Коням, что тянули их повозку, передалось беспокойство таремки, и они попятились, словно собирались отступить. Вознице пришлось несколько раз обходить их хлыстом, чтобы успокоить.
- Это... дасирийцы? - осторожно спросила Миэ. Сколько же их там? Сотня, не меньше.
- Они, госпожа, - подтвердил мужчина. - Раньше здесь околачивались, все хотели на стены Тарема взобраться. Все сюда сходились.
- Зачем?
- Так с ними же Первая пророчица, чтоб ей пусто было. - Торговец снова сплюнул, будто ему от одного упоминая сделалось гадко во рту. - Полоумная девка, все пророчила Дасирии скорую погибель и приход Первого. Мол, если кто не отринет старых богов и не станет молиться новому, тот сгинет в муках быстро и ужасно, и дух его никогда из гартисова царства не выйдет.
- Первый? - В памяти живо всколыхнулось воспоминание - румийка тоже говорила о пророчице, которая якобы обещает спасение всем. - Новый бог?
- Да не в себе эта девка, госпожа Миэль, - отмахнулся торговец и прикрикнул, чтоб двигались быстрее. - Как "хохотунья" в Дасирии взялась разгуливать, так народ к девке потянулся, потому как якобы сбылись ее пророчества. Вот она их сюда и стала выводить, всех, кто уверовал в нового бога. Поклоны били, молились денно и нощно. Слыхивал, - он посмотрел на таремку с сомнением, но та вопросительно вскинула брови, и мужчина продолжил, - приносили они кровавые жертвы. Младенцев сжигали, бабам нетронутым промеж ног пруты раскаленные засовывали. Чтобы через боль доказать божку своему преданность. А Первая пророчица между ними самая первая садистка была - в крови вся измазанная ходила, и кровью же жажду утоляла.

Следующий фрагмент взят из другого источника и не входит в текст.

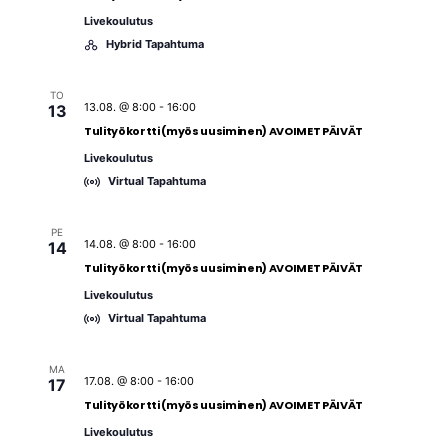
v
i
Livekoulutus
Hybrid Tapahtuma
g
o
TO
i
13.08. @ 8:00
-
16:00
13
n
Tulityökortti (myös uusiminen) AVOIMET PÄIVÄT
t
Livekoulutus
i
Virtual Tapahtuma
PE
14.08. @ 8:00
-
16:00
14
Tulityökortti (myös uusiminen) AVOIMET PÄIVÄT
Livekoulutus
Virtual Tapahtuma
MA
17.08. @ 8:00
-
16:00
17
Tulityökortti (myös uusiminen) AVOIMET PÄIVÄT
Livekoulutus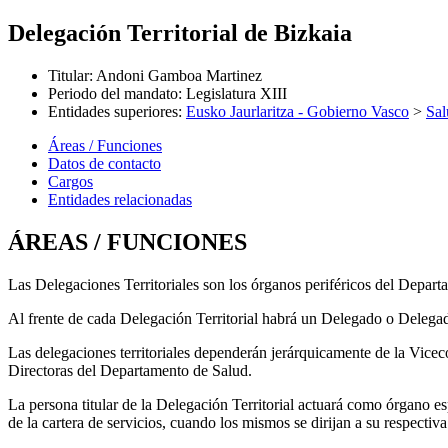
Delegación Territorial de Bizkaia
Titular
:
Andoni Gamboa Martinez
Periodo del mandato
:
Legislatura XIII
Entidades superiores
:
Eusko Jaurlaritza - Gobierno Vasco
>
Sal
Áreas / Funciones
Datos de contacto
Cargos
Entidades relacionadas
ÁREAS / FUNCIONES
Las Delegaciones Territoriales son los órganos periféricos del Depa
Al frente de cada Delegación Territorial habrá un Delegado o Delegad
Las delegaciones territoriales dependerán jerárquicamente de la Vicec
Directoras del Departamento de Salud.
La persona titular de la Delegación Territorial actuará como órgano esp
de la cartera de servicios, cuando los mismos se dirijan a su respecti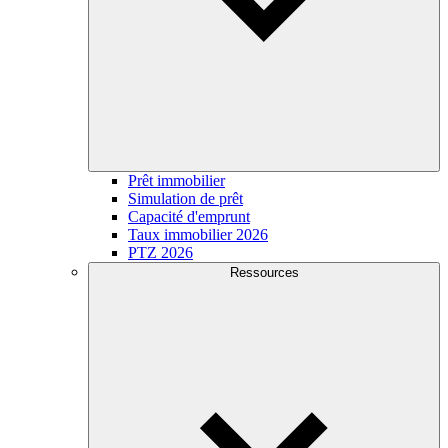
Prêt immobilier
Simulation de prêt
Capacité d'emprunt
Taux immobilier 2026
PTZ 2026
Ressources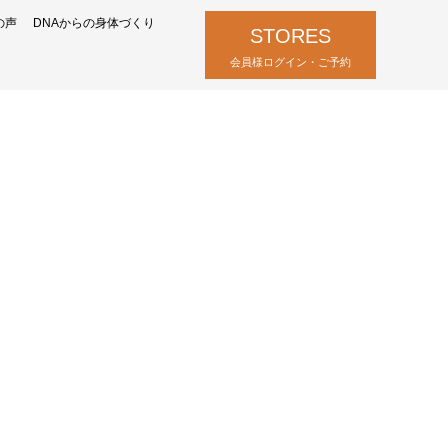
の声
DNAからの身体づくり
STORES
会員様ログイン・ご予約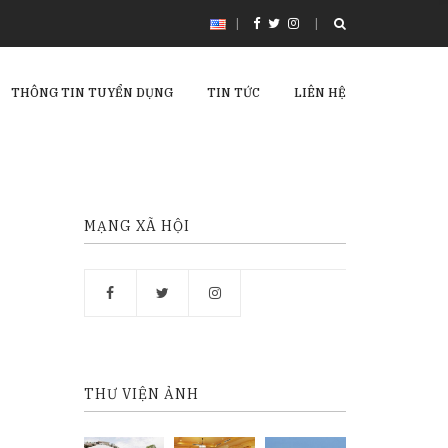
|
THÔNG TIN TUYỂN DỤNG
TIN TỨC
LIÊN HỆ
MẠNG XÃ HỘI
THƯ VIỆN ẢNH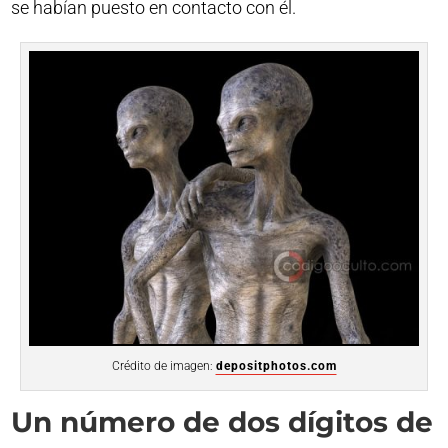
se habían puesto en contacto con él.
Crédito de imagen:
depositphotos.com
Un número de dos dígitos de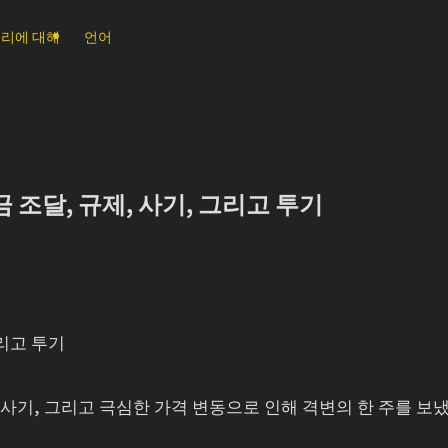
리에 대해
언어
 조달, 규제, 사기, 그리고 투기
그리고 투기
 사기, 그리고 극심한 가격 변동으로 인해 격변의 한 주를 보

Миэ покривилась. Вслед им донеслось прощальное карканье, от которого по спине таремки пополз колючий страх - добрался до головы и вцепился в самое темя, размножив головную боль.
- Откуда прознали? - не скрывая сомнения, поинтересовалась она. Говорить можно всякое, только никто из таремцев, наверняка, и близко к этому месту не подходил, и знать не знал ни о каких ритуалах. Вернее всего крики зараженных поветрием разбередили их давнишние страхи; стоило одному сказать нелепицу, как людская молва ее подхватила и на свой лад переиначила.